Reproduce every record below without changing anything, and leave out the pictures.
##########
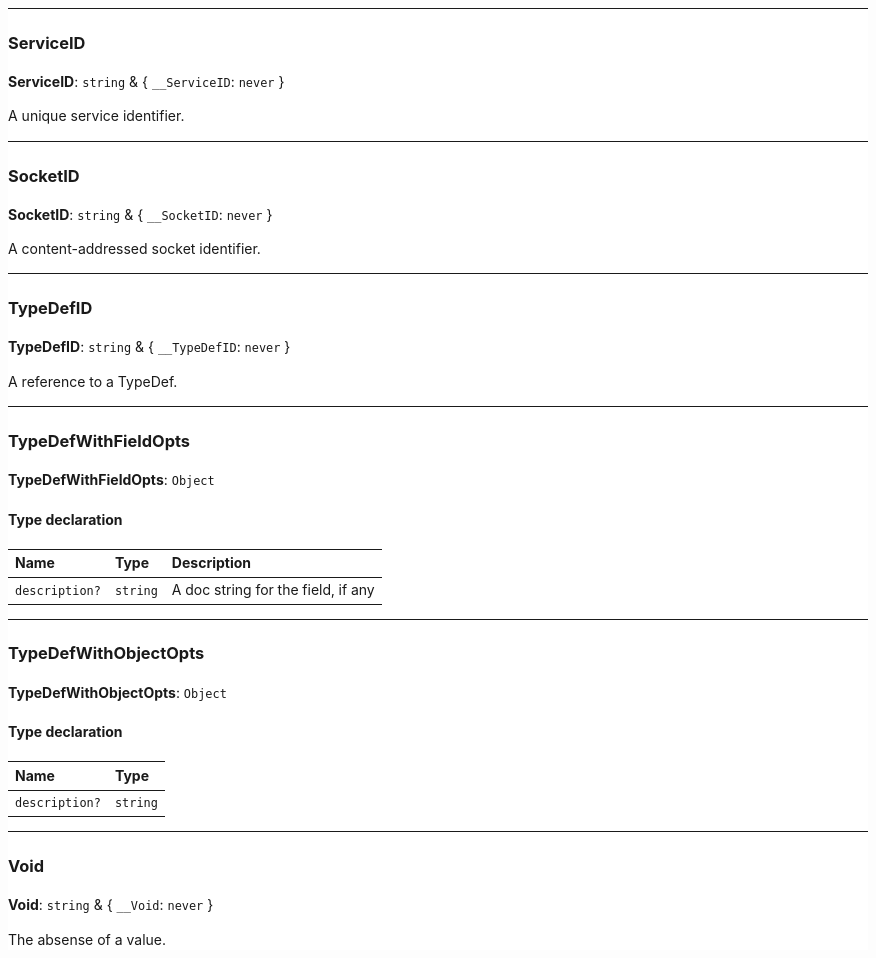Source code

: ___

### ServiceID

 **ServiceID**: `string` & \{ `__ServiceID`: `never`  }

A unique service identifier.

___

### SocketID

 **SocketID**: `string` & \{ `__SocketID`: `never`  }

A content-addressed socket identifier.

___

### TypeDefID

 **TypeDefID**: `string` & \{ `__TypeDefID`: `never`  }

A reference to a TypeDef.

___

### TypeDefWithFieldOpts

 **TypeDefWithFieldOpts**: `Object`

#### Type declaration

| Name | Type | Description |
| :------ | :------ | :------ |
| `description?` | `string` | A doc string for the field, if any |

___

### TypeDefWithObjectOpts

 **TypeDefWithObjectOpts**: `Object`

#### Type declaration

| Name | Type |
| :------ | :------ |
| `description?` | `string` |

___

### Void

 **Void**: `string` & \{ `__Void`: `never`  }

The absense of a value.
##########
§ EXERCISE OUTPUT:
Source code

: ___

### ServiceID

 **ServiceID**: `string` & \{ `__ServiceID`: `never`  }

A unique service identifier.

___

### SocketID

 **SocketID**: `string` & \{ `__SocketID`: `never`  }

A content-addressed socket identifier.

___

### TypeDefID

 **TypeDefID**: `string` & \{ `__TypeDefID`: `never`  }

A reference to a TypeDef.

___

### TypeDefWithFieldOpts

 **TypeDefWithFieldOpts**: `Object`

#### Type declaration

| Name | Type | Description |
| :------ | :------ | :------ |
| `description?` | `string` | A doc string for the field, if any |

___

### TypeDefWithObjectOpts

 **TypeDefWithObjectOpts**: `Object`

#### Type declaration

| Name | Type |
| :------ | :------ |
| `description?` | `string` |

___

### Void

 **Void**: `string` & \{ `__Void`: `never`  }

The absense of a value.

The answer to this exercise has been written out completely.